‘Een burn-out is geen optie: de dagen van de afhaalchinees lijken geteld maar deze Chinese restaurants houden al drie generaties stand.’ Het is een krantenkop die me nog eens tot een screenshot met de smartphone verleidt. Lees ik wat ik lees? Niet meteen iets mee doen, laten bezinken. Want in de ruimte tussen prikkel en (re)actie ligt een bron van mentale rust en een ontmijner van (inter)persoonlijke splijtbommen.
Dagen gaan voorbij. Ik neem tussendoor andere foto’s, wanneer toeval mijn aandacht trekt. Van een sinaasappel waarvan het gaatje veel weg heeft van een hartje – momentje plukken en ballast wegschillen. Van een opvallende quote uit een film waarin met chirurgische precisie het thema authenticiteit aangesneden wordt: “Dat ik soms denk dat ik iemand anders ben dan ik eigenlijk had moeten zijn.” Rake woorden van de acteur die in de huid van de nar in mijn favoriete circustent wel vaker lachend en met een gevoelige knipoog de vinger op verborgen tranen legt, ze in het licht van de schijnwerpers toont aan een publiek dat tussen bulderlach, bewondering en bewustwording balanceert.
En zo kom je later bij het swipen terug de krantenkop tegen. Die blijft stevig binnenkomen, niet omwille van de gekozen keuken want ik ben altijd wel te vinden voor wat cijfercombinaties uit de Aziatische wok of andere oosterse stoofpotten en steelpannen. Ik ben het roerend eens: een burn-out is inderdaad geen optie. En net daar ligt het kalf gebonden, tenzij het vooral mijn perceptie is die een knoop in de interpretatie legt. Want het komt over alsof je er al dan niet voor kiest om een burn-out te krijgen. Mocht dat zo zijn, dan had ik tien jaar geleden liever een andere optie genomen.
‘Wanneer je te lang te veel van jezelf vraagt’, lees ik bij een lukrake zoekopdracht, als korte verklaring voor het fenomeen dat nog altijd steeds meer mensen lichamelijk en/of mentaal treft. Want ook het hoofd kan nee zeggen terwijl het lichaam zich niet of nog niet helemaal geeft.
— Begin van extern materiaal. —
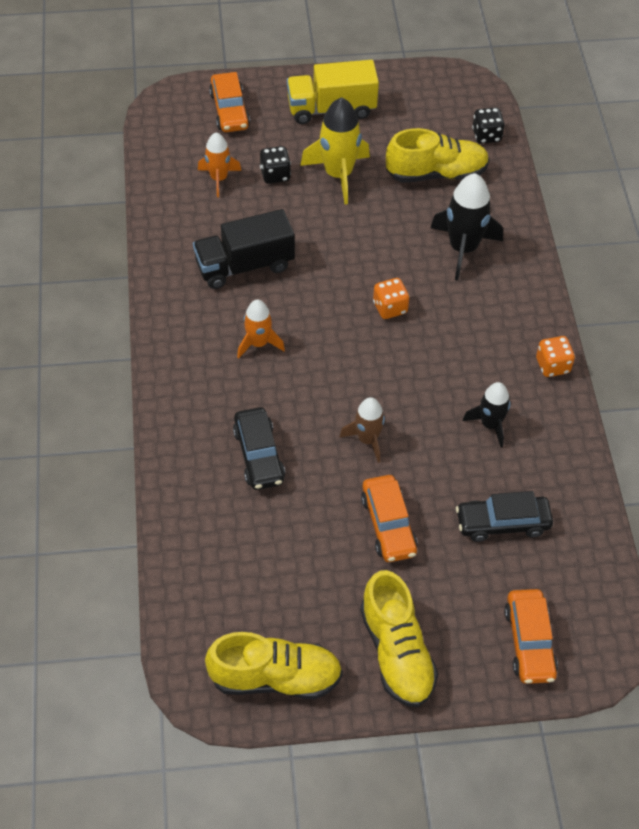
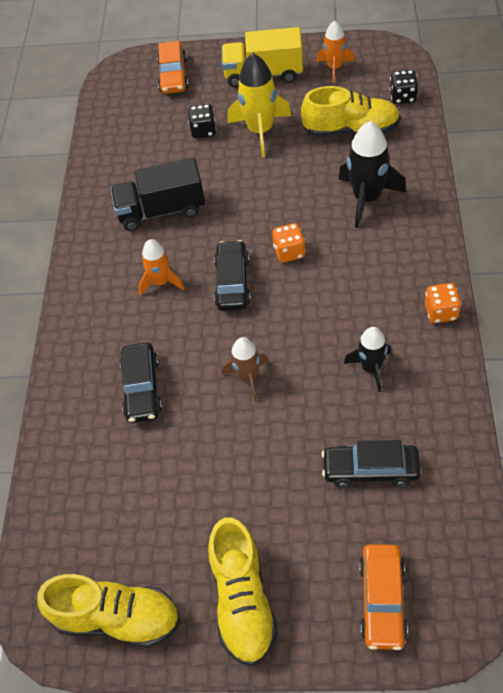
camera: 15 degrees right, 0 degrees up
orange rocket [198,132,241,197] -> orange rocket moved to [316,21,355,83]
orange car [361,475,418,562] -> none
none -> black car [214,240,251,311]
Ze zijn met elkaar verbonden. Niet enkel via spreekwoorden. Kilometers langs kanalen en door bossen malen deden mij langer volhouden voor de crash. Het was een manier om het op hol geslagen denken even een halt toe te roepen. Sporten bracht me sneller terug waar ik wilde zijn tijdens het herstel: dichter bij mezelf. De lichamelijke klachten waren er uiteraard eerder. Mentale signalen ook, wanneer veranderend gedrag de zelfvervreemding zichtbaar en tastbaar maakten. Fysiek present, mentaal gestrikt. Geen cadeau voor anderen. Mijn hoofd koos er koppig voor om niet op te geven en kon tegelijkertijd niet van zich afgooien wat in de mentale rugzak ging. Tot de schouders het niet meer hielden en ook het lichaam parkeerde. Stop!
Dan is het toch een keuze? Ergens wel. Een keuze om de klap uit te stellen. In de hoop dat die niet komt of dat het wel over zal gaan. Geen afstel. Integendeel. Want de kans dat de latere impact toeneemt, is groter dan het spontaan overwaaien van een voor jou toxische context, die niet (meer) te rijmen valt met wie jij bent. Dus kies op tijd zodat je lijf niet in jouw plaats kiest. Misschien is het tijd om jezelf te verstellen. En wacht niet op het script. Zorg dat je lacht omdat je hart dat wil. Niet omdat het publiek betaalt om je tranen niet te tonen. Ook als je meer met gevoel dan ratio je tanden in het keuzemenu van je leven zet. Want zelfs een zachte mens trekt soms beter een harde grens.